= Top-nodes algorithm =

The top-nodes algorithm is an algorithm for managing a resource reservation calendar. The algorithm has been first published in 2003, and has been improved in 2009. It is used when a resource is shared among many users (for example bandwidth in a telecommunication link, or disk capacity in a large data center).

The algorithm allows users to:
- check if an amount of resource is available during a specific period of time,
- reserve an amount of resource for a specific period of time,
- delete a previous reservation,
- move the calendar forward (the calendar covers a defined duration, and it must be moved forward as time goes by).

==Principle==
The calendar is stored as a binary tree where leaves represent elementary time periods.

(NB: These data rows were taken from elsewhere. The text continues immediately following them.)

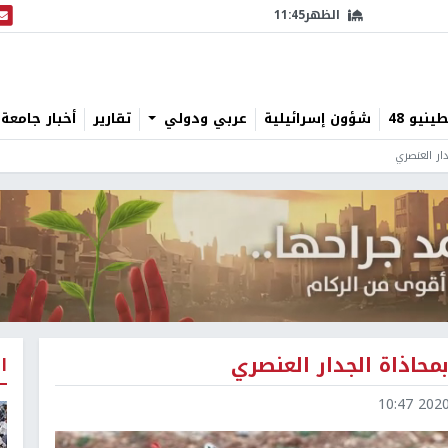
الظهر
11:45
البث
نيو 48
شؤون إسرائيلية
عربي ودولي
تقارير
أخبار جامعة 
دار العنصري
محاذاة الجدار العنصري
ا
2020-0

Other nodes represent the period of time covered by all their descendants.

Example of a seven-hour calendar (with elementary periods of one hour)

The period of time covered by a reservation is represented by a set of "top-nodes". This set is the minimal set of nodes that exactly cover the reservation period of time.

A node of the binary tree is a "top-node" for a given reservation if
- all its descendants are inside the reservation period of time, and
- it is the root node, or at least one descendant of the parent node is outside of the reservation period of time.

Top-nodes for a reservation from 1:00 to 5:59

The following value is stored in each node:
 q(node) = max(q(left child), q(right child))
           + total amount of reserved resource for all reservations having this node as a "top-node"
(for code optimization, the two parts of this sum are usually stored separately.)

==Performance==
The advantage of this algorithm is that the time to register a new resource reservation depends only on the calendar size (it does not depend on the total number of reservations).

Let n be the number of elementary periods in the calendar.

The maximal number of "top-nodes" for a given reservation is 2.log n.
- to check if an amount of resource is available during a specific period of time : O(log n)
- to reserve an amount of resource for a specific period of time : O(log n)
- to delete a previous reservation : O(log n)
- to move the calendar forward : O(log n + M.log n)
where M is the number of reservations that are active during the added calendar periods.

(M = 0 if reservations are not allowed after the end of the calendar.)